Stable dtype IDs are serialized in Lamina IR and Laminax runtime. IDs are explicit and frozen.

FP8 formats follow the E4M3FN (finite-only, max 448) and E5M2 (Inf/NaN, max 57344) conventions with round-to-nearest-even (RTNE) rounding.

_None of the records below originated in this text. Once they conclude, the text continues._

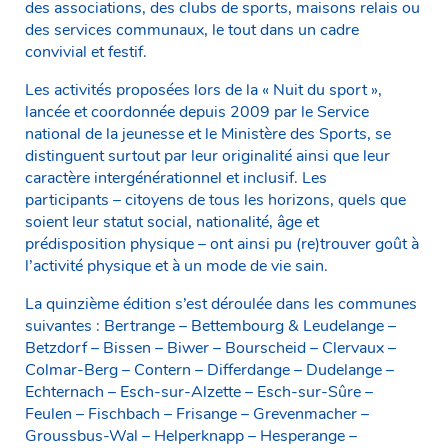
des associations, des clubs de sports, maisons relais ou
des services communaux, le tout dans un cadre
convivial et festif.
Les activités proposées lors de la « Nuit du sport »,
lancée et coordonnée depuis 2009 par le Service
national de la jeunesse et le Ministère des Sports, se
distinguent surtout par leur originalité ainsi que leur
caractère intergénérationnel et inclusif. Les
participants – citoyens de tous les horizons, quels que
soient leur statut social, nationalité, âge et
prédisposition physique – ont ainsi pu (re)trouver goût à
l’activité physique et à un mode de vie sain.
La quinzième édition s’est déroulée dans les communes
suivantes : Bertrange – Bettembourg & Leudelange –
Betzdorf – Bissen – Biwer – Bourscheid – Clervaux –
Colmar-Berg – Contern – Differdange – Dudelange –
Echternach – Esch-sur-Alzette – Esch-sur-Sûre –
Feulen – Fischbach – Frisange – Grevenmacher –
Groussbus-Wal – Helperknapp – Hesperange –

Name DType ID Bytes Storage Bits Align
float16 F16 1 2 16 2
float32 F32 2 4 32 4
float64 F64 3 8 64 8
bfloat16 BF16 4 2 16 2
bfloat8 BF8 5 1 8 1
float8_e4m3fn F8E4M3FN 6 1 8 1
float8_e5m2 F8E5M2 7 1 8 1
complex32 Complex32 50 4 32 2
complex64 Complex64 51 8 64 4
complex128 Complex128 52 16 128 8
int8 I8 10 1 8 1
int16 I16 11 2 16 2
int32 I32 12 4 32 4
int64 I64 13 8 64 8
uint8 U8 20 1 8 1
uint16 U16 21 2 16 2
uint32 U32 22 4 32 4
uint64 U64 23 8 64 8
bool Bool 30 1 8 1
quantized_i4 QI4 40 1 4 1
quantized_u8 QU8 41 1 8 1

Custom Data Types

use numina::{BFloat16, QuantizedU8, QuantizedI4};

// Brain Float 16
let bf16 = BFloat16::from_f32(3.14159);
assert_eq!(bf16.size_bytes(), 2);

// 8-bit quantized
let scale = 0.01;
let q8 = QuantizedU8::quantize(2.5, scale);
assert!((q8.dequantize(scale) - 2.5).abs() < 0.1);

// 4-bit quantized (2 values per byte)
let q4 = QuantizedI4::pack(3, -2);
assert_eq!(q4.size_bytes(), 1); // 87.5% memory savings!

Multiple Backends

use numina::{Array, CpuBytesArray, Shape, add, F32};

// Different backend implementations
let typed_array = Array::from_slice(&[1.0f32, 2.0], Shape::from([2]))?;
let bytes = [1.0f32, 2.0].iter().flat_map(|&x| x.to_le_bytes()).collect();
let byte_array = CpuBytesArray::new(bytes, Shape::from([2]), F32);

// Same operations work on all backends
let sum1 = add(&typed_array, &byte_array)?;
let sum2 = add(&byte_array, &typed_array)?;

// Cross-backend operations are fully supported
assert_eq!(sum1.shape(), sum2.shape());

Architecture

src/
├── array/           # NdArray trait and CPU implementations
├── dtype/           # Data type system and custom types
├── ops.rs           # Mathematical operations
├── reductions.rs    # Reduction operations
├── sorting.rs       # Sorting and searching
└── lib.rs           # Library interface

Status

Implemented:

  • Array operations (add, mul, matmul, reductions)
  • Multiple backends via NdArray trait (Array, CpuBytesArray)
  • Custom data types (BFloat16, QuantizedU8, QuantizedI4)
  • Shape manipulation (reshape, transpose)
  • Sorting and searching operations
  • 49 tests passing

Planned:

  • Broadcasting, advanced indexing, linear algebra
  • File I/O, statistics
  • Memory-mapped arrays
  • More custom data types (FP8, FP4, NF4)

Integration

Numina serves as one of the core libraries for Laminax, enabling high-performance GPU/CPU computing.